Faced with increasing rates of skin cancer among Americans, the National Society for Cutaneous Medicine (NSCM) recently surveyed dermatologists nationwide to provide a unified perspective on how individuals and families can enjoy the sun responsibly and help prevent skin cancer and melanoma.

“Every year, I see many patients who have questions about sun protection because of the many misperceptions related to sunscreen,” said Dr. Darrell Rigel, MD, Clinical Professor of Dermatology at New York University Medical School and Society board member. “As medical professionals, we base our advice and recommendations on clinically proven science and research. The purpose of this survey was to determine the opinions on sunscreen safety and effectiveness from the experts who understand skin and sun protection best.”

The survey results show overwhelming support from dermatologists for facts around sunscreens that are often times misinterpreted, including:

  • 99% dermatologists agree that regular use of sunscreens helps lower skin cancer risk.
  • Nearly all dermatologists (96%) consider FDA approved sunscreens currently available in the U.S. to be safe, including those with filters like oxybenzone and avobenzone.
  • Virtually all (99%) dermatologists recommend their family and friends use sunscreen to help protect their skin.
  • Dermatologists cite SPF levels as one of the main criteria that they regularly use to recommend a sunscreen. Overall, 92% are comfortable recommending sunscreens with a SPF 50 or higher.

“Skin cancer rates are rapidly increasing with more than 350 cases diagnosed each hour. 1 in 5 Americans will get this cancer during their lifetime,” said Dr. Rigel. “Making smart choices about sunscreen is one of the most important decisions people can make when it comes to preventing skin cancer. It’s important that people have the best information to lower their skin cancer risk.”
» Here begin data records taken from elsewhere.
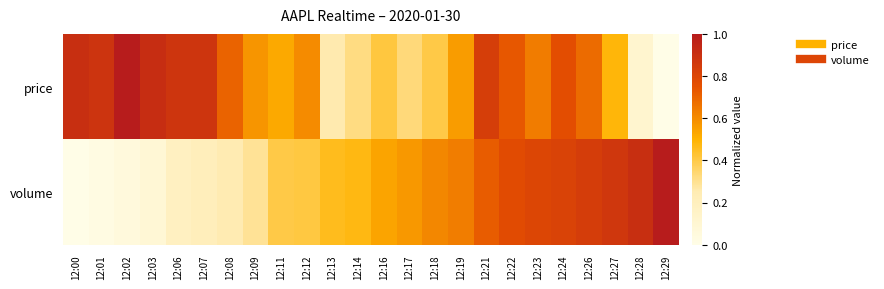

Rank the series at 12:02 from lowest to highest value.

volume, price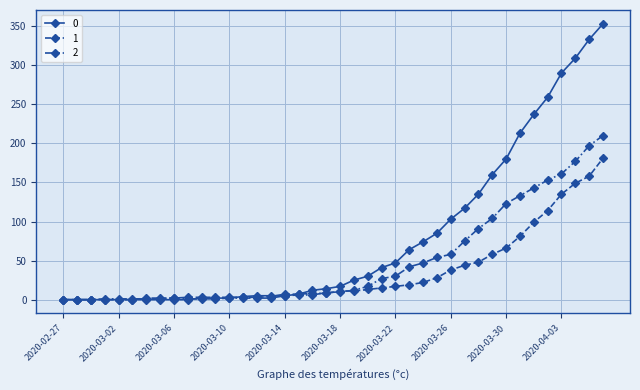

Rank the series by their maximum value, from highest to lowest.

0, 2, 1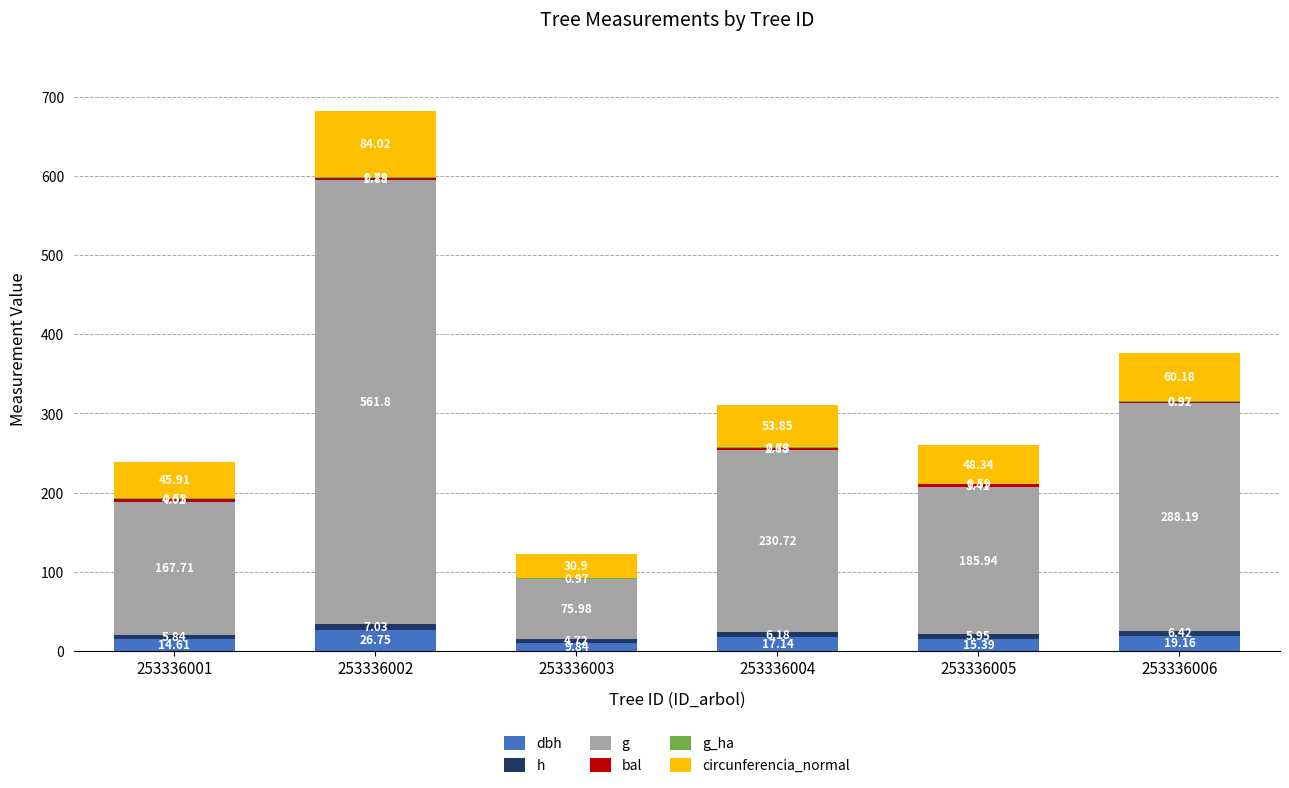

Which series changed the most between 253336001 and 253336002?

g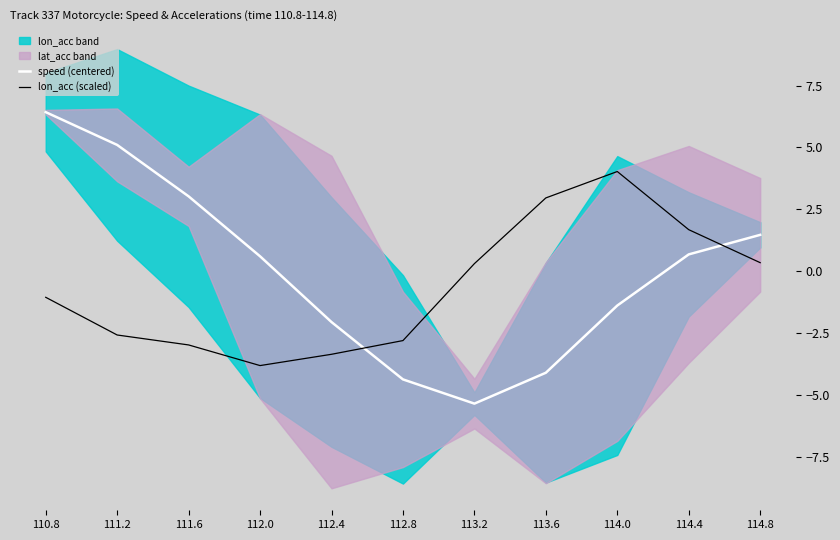

Is it true that lon_acc (scaled) equals 0.3 at 114.8?

True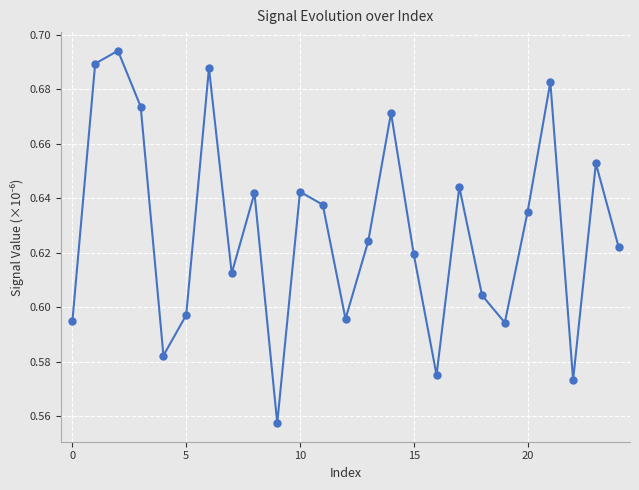

How many values are between 0 and 1?

25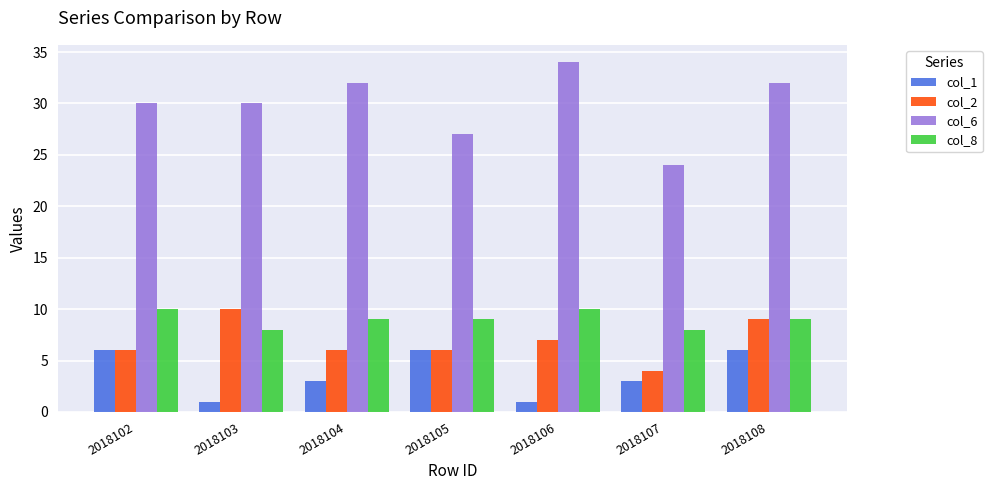

Rank the series at 2018106 from highest to lowest value.

col_6, col_8, col_2, col_1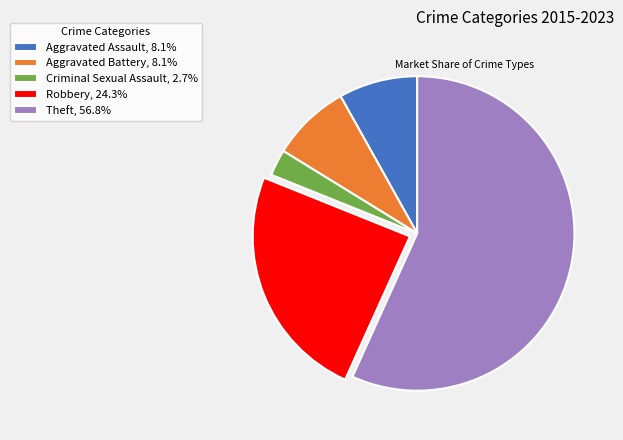

Count the number of slices in the pie.

5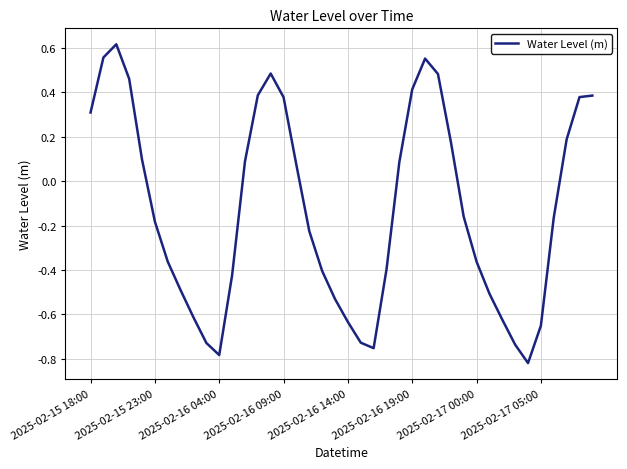

How many lines are shown in the chart?

1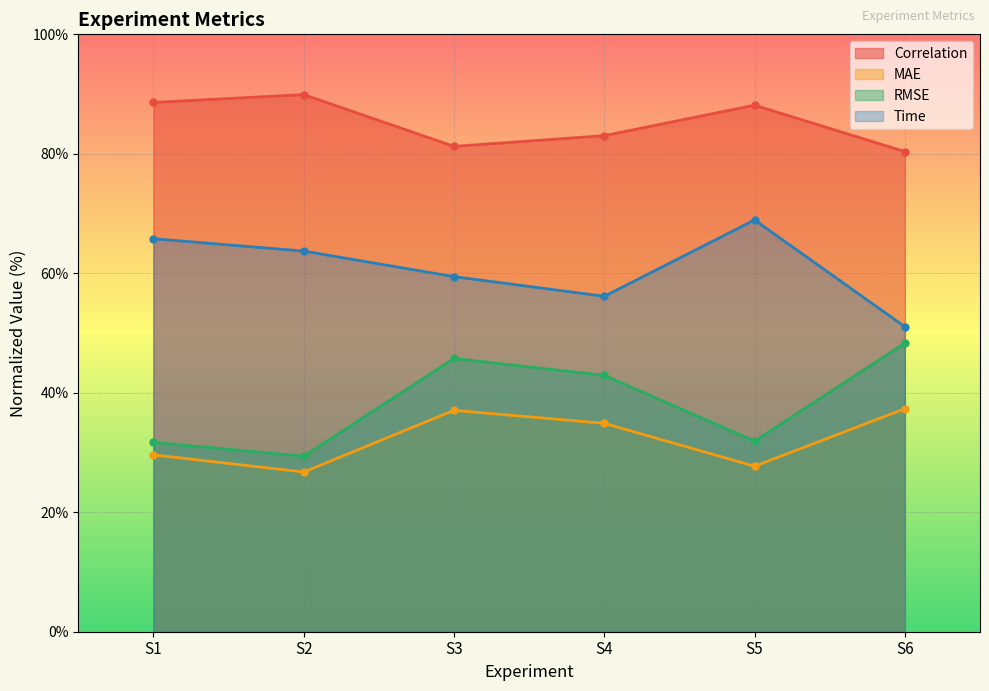

Reading right to left, what are all the values shown in this chart?

Correlation: 80.4	88.1	83.0	81.2	89.9	88.6
MAE: 37.3	27.7	34.9	37.1	26.7	29.6
RMSE: 48.3	31.9	42.9	45.7	29.4	31.7
Time: 51.1	68.9	56.2	59.4	63.7	65.8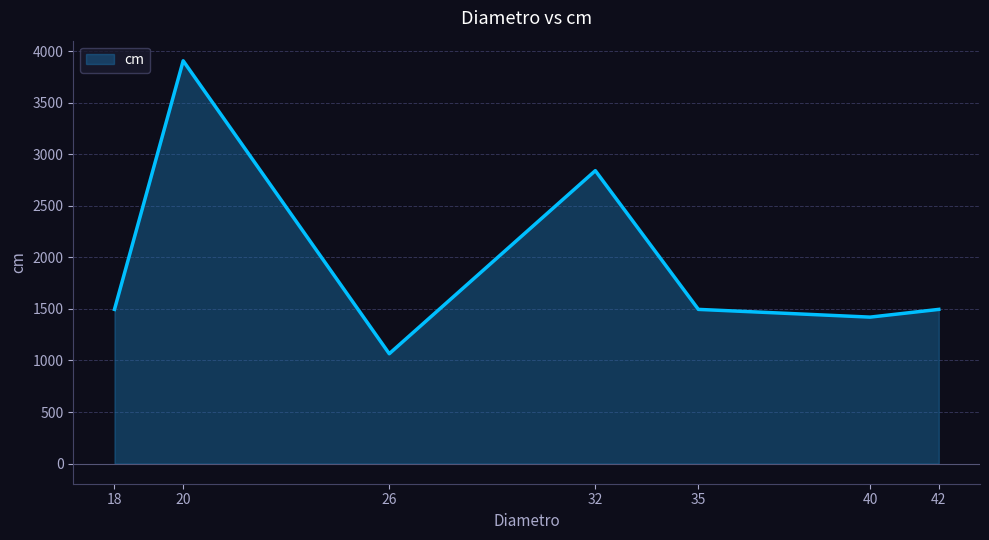

At which label is the value closest to 2485?

32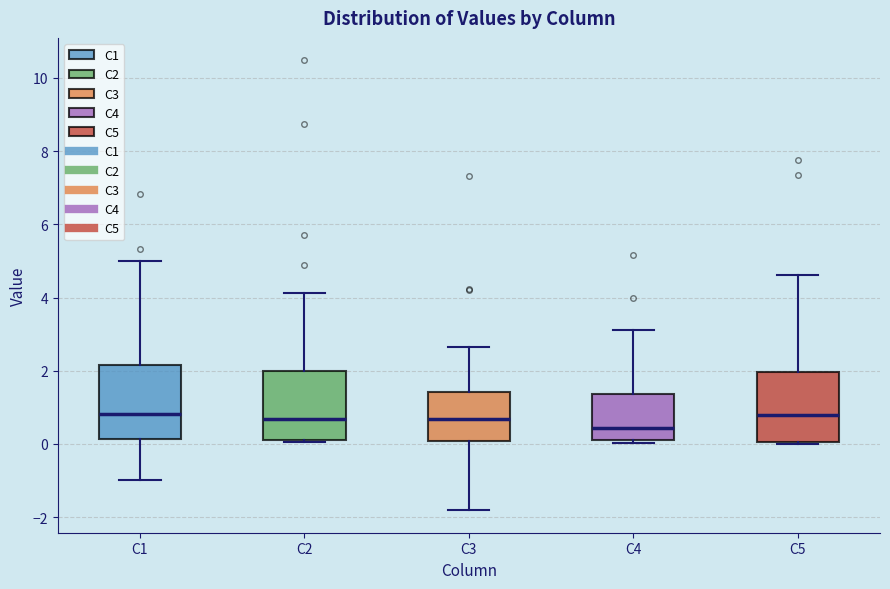

Reading left to right, read every box against the y-axis: the position of its median line, the range the box covers, and the ends of its whiskers. The values are not printed on the chart, so give them approximately, as read against the axis.

C1: median 0.8, box 0.2 to 2.2, whiskers -1.0 to 5.0
C2: median 0.6, box 0.2 to 2.0, whiskers 0.0 to 4.2
C3: median 0.6, box 0.0 to 1.4, whiskers -1.8 to 2.6
C4: median 0.4, box 0.2 to 1.4, whiskers 0.0 to 3.2
C5: median 0.8, box 0.0 to 2.0, whiskers 0.0 to 4.6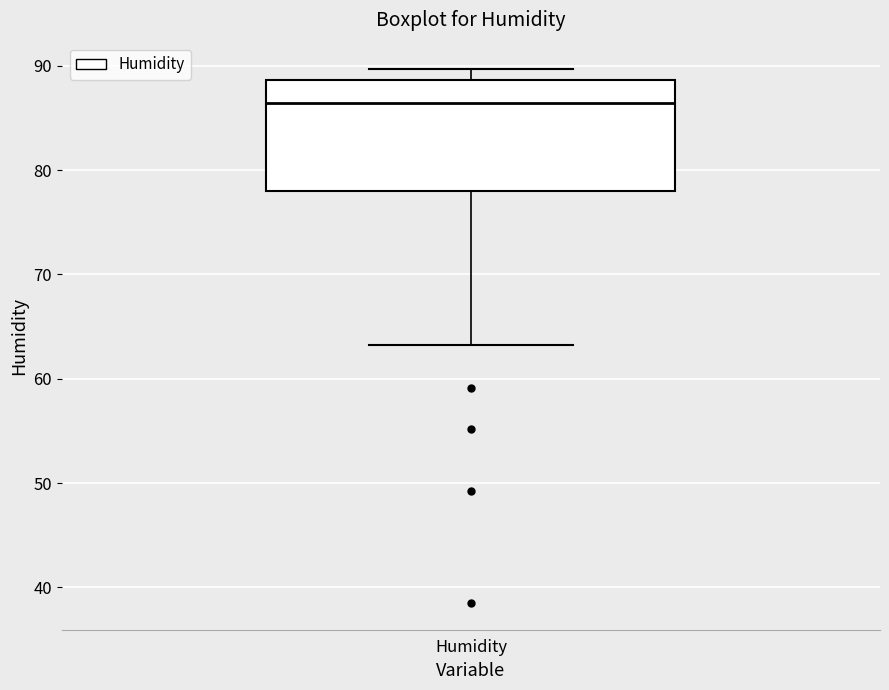

Where does the lower whisker of the box for Humidity end on the y-axis? The values are not printed on the chart, so give them approximately, as read against the axis.

63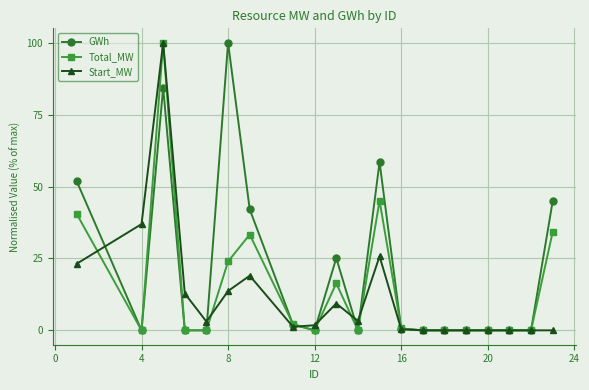

At how many categories does at least one series exceed 7?

9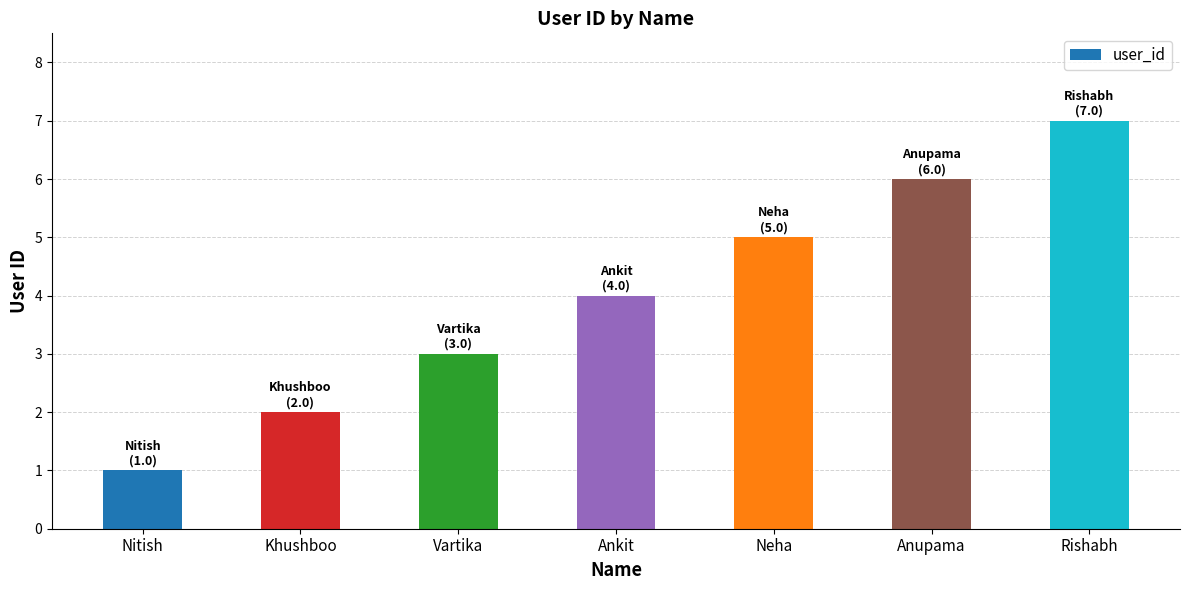

What position from the left is Nitish?

1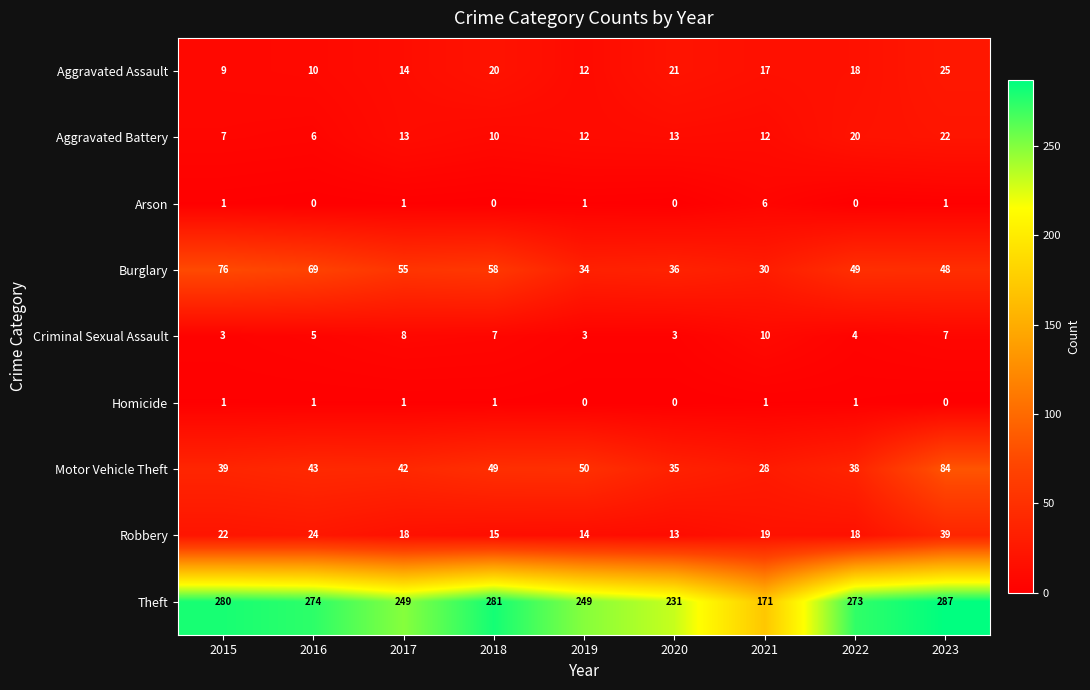

The value of Aggravated Assault at 2020 is 21. True or false?

True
When choosing sunscreens this summer, the NSCM recommends you use the following strategies as you make choices about sun protection and skin cancer prevention:

  • Don’t just rely on sunscreen rankings or reports, speak with your dermatologist for information on the best sunscreen choices for you.
  • Make sure sunscreen labels list UVA and UVB (or broad spectrum) protection and a minimum of SPF 30. Consider using SPF 50+ if you are outdoors for an extended period.
  • Choose the formulation – stick, lotion or spray – that is the product you and your family will be most likely to regularly use.
  • Start sun protection early in life. Just 1-2 severe sunburns can increase the risk of melanoma later in life by 40 percent.

The survey instrument was validated and sent by email in April 2016 to practicing U.S. dermatologists using the same methodology as in recent published studies. Also, a contracted survey company was employed to assist in collecting and organizing responses in order to minimize error. The survey assessed each dermatologist’s perception of sunscreen, recommendation factors, and personal and family usage. Data were analyzed using standard statistical methods with 95% confidence intervals.

About the National Society for Cutaneous Medicine:
The National Society for Cutaneous Medicine is dedicated to education in dermatology by holding national conferences with top faculty to teach every aspect of dermatology including pediatric dermatology, medical dermatology, surgical dermatology, dermatologic oncology, cosmetic dermatology, and dermatopathology. The goals of the organization are to aid in the advancement and dissemination of knowledge in the area of dermatology to medical professionals and interested members of the public, to support and encourage the best practice of dermatology through education and research, and to enhance public knowledge information of cutaneous disorders. The National Society for Cutaneous Medicine is recognized by the IRS as a non-profit 501(c)3 organization.